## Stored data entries
┏━━
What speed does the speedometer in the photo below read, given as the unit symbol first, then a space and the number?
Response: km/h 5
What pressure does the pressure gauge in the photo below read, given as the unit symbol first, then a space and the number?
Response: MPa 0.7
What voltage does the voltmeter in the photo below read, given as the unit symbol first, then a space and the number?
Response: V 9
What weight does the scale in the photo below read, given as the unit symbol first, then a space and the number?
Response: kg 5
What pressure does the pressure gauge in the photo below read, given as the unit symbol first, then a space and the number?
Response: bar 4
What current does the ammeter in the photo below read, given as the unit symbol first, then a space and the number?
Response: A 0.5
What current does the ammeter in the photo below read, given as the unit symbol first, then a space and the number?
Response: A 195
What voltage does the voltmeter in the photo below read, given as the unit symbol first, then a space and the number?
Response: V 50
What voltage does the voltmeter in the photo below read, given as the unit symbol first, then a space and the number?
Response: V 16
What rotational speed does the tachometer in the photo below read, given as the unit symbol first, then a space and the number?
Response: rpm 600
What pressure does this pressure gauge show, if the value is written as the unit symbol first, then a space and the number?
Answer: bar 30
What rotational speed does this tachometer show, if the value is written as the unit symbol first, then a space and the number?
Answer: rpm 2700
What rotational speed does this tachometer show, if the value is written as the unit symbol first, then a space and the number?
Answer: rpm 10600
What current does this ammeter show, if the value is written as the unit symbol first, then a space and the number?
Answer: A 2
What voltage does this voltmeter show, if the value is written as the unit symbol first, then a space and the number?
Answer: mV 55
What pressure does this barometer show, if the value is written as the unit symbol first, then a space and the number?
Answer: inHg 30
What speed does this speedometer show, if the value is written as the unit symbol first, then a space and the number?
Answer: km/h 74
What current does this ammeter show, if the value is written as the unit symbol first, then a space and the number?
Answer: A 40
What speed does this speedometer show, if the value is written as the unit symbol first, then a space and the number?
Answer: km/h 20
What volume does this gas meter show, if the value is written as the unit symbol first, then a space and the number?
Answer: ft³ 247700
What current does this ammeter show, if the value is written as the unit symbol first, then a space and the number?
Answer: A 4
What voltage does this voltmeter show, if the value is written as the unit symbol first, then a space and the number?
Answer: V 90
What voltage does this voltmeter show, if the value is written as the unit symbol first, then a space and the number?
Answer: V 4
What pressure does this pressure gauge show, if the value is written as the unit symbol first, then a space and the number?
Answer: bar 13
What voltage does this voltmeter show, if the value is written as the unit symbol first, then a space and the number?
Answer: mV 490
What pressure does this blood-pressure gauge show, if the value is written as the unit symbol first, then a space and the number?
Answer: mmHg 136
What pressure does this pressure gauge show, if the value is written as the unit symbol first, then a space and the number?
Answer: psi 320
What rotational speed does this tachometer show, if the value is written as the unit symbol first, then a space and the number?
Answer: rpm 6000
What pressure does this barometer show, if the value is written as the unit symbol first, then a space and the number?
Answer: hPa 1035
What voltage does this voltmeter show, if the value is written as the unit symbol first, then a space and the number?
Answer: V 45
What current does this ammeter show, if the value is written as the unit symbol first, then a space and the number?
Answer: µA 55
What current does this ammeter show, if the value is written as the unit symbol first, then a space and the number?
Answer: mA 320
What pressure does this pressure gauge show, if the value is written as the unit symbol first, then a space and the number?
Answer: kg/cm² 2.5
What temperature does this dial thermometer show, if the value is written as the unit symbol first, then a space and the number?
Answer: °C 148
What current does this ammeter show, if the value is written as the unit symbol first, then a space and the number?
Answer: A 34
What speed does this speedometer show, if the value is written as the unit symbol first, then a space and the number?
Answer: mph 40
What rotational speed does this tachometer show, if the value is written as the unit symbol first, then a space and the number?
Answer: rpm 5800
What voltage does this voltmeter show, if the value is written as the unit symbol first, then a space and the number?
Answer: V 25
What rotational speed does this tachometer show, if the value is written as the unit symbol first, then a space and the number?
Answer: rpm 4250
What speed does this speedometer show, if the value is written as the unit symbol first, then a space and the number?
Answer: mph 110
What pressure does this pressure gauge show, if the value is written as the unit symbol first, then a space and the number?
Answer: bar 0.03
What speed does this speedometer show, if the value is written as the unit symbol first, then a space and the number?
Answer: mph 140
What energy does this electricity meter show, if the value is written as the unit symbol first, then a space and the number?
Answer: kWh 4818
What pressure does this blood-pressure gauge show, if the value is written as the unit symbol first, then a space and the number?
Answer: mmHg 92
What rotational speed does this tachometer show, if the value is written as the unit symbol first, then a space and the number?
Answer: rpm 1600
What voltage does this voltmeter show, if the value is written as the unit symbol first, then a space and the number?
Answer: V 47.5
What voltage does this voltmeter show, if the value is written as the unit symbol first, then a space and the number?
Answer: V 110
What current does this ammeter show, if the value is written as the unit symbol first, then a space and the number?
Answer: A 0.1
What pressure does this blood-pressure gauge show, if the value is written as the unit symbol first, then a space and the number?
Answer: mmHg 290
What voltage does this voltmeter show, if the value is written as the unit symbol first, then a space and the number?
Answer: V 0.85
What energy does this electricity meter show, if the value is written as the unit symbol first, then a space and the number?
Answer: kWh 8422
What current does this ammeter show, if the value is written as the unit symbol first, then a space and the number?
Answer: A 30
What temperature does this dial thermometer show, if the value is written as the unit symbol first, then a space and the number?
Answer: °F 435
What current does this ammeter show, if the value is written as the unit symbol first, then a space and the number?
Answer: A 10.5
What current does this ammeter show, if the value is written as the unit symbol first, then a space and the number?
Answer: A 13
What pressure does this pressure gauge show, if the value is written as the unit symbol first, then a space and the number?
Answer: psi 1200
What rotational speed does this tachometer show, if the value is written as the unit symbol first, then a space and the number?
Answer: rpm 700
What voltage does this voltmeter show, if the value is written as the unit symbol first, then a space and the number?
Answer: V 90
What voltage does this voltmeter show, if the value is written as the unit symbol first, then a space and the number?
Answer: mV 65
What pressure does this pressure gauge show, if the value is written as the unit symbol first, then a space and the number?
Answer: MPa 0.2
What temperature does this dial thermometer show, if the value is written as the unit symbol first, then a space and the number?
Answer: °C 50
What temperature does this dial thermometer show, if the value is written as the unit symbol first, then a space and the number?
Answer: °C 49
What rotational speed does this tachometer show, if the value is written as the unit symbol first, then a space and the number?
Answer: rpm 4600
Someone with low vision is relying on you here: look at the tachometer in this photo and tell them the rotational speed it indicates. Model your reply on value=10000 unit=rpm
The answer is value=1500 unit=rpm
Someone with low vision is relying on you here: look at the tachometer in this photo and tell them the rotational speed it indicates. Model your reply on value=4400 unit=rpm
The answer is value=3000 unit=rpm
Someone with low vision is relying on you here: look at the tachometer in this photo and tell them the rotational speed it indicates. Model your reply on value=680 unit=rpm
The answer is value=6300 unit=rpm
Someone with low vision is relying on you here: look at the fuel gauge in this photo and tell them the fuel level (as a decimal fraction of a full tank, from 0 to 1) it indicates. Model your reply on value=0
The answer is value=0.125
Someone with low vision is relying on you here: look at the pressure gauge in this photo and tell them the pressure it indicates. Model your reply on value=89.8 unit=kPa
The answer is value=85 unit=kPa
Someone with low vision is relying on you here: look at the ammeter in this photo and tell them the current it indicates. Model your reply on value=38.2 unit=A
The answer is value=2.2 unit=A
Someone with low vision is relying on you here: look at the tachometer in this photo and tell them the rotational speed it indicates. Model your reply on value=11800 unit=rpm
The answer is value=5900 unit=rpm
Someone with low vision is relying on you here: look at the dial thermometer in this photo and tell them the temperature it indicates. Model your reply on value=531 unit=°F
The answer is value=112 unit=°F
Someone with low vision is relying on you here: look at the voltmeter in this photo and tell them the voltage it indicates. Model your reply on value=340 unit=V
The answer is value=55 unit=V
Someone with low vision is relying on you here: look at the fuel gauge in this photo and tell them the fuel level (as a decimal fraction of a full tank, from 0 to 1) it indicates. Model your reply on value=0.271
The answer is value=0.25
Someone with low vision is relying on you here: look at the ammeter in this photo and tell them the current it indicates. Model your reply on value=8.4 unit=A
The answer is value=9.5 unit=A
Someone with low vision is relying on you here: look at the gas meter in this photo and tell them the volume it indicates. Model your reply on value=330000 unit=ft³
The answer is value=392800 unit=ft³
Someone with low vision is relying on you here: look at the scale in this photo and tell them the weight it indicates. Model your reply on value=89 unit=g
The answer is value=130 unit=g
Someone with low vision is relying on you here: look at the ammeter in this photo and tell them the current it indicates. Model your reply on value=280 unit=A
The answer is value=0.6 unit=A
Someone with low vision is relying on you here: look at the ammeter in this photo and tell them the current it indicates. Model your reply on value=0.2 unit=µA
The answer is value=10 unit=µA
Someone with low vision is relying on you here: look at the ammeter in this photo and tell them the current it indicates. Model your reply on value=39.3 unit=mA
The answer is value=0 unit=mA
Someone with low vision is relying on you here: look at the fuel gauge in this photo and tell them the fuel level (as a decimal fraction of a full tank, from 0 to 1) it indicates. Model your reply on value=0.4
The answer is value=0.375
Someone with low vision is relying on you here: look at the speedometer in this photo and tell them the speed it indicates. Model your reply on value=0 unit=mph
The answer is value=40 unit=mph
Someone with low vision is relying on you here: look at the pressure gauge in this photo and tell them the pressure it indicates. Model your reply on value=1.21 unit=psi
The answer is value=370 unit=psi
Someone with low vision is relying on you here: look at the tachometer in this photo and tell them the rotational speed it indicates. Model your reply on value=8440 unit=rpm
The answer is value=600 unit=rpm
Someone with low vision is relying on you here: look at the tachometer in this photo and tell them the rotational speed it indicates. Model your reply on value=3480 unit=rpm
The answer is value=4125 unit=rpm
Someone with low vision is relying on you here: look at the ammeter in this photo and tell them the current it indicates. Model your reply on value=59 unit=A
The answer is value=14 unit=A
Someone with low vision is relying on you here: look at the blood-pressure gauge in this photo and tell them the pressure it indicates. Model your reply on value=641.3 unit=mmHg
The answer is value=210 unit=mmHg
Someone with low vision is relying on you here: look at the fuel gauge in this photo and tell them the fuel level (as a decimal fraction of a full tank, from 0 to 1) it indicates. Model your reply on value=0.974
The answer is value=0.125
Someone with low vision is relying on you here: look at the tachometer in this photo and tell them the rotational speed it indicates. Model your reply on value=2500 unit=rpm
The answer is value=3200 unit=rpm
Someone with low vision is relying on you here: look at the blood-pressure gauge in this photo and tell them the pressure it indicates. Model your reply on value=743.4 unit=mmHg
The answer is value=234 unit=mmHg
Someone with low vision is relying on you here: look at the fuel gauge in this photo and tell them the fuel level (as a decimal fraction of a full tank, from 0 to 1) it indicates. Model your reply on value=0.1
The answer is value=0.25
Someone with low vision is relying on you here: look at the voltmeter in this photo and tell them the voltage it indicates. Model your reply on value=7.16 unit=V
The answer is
┗━━
Please copy the lines of the listing above word for word, starting with its first line and stopping after the line that contains "Response: V 9".

## RESPONSE FOR THIS EXERCISE
What speed does the speedometer in the photo below read, given as the unit symbol first, then a space and the number?
Response: km/h 5
What pressure does the pressure gauge in the photo below read, given as the unit symbol first, then a space and the number?
Response: MPa 0.7
What voltage does the voltmeter in the photo below read, given as the unit symbol first, then a space and the number?
Response: V 9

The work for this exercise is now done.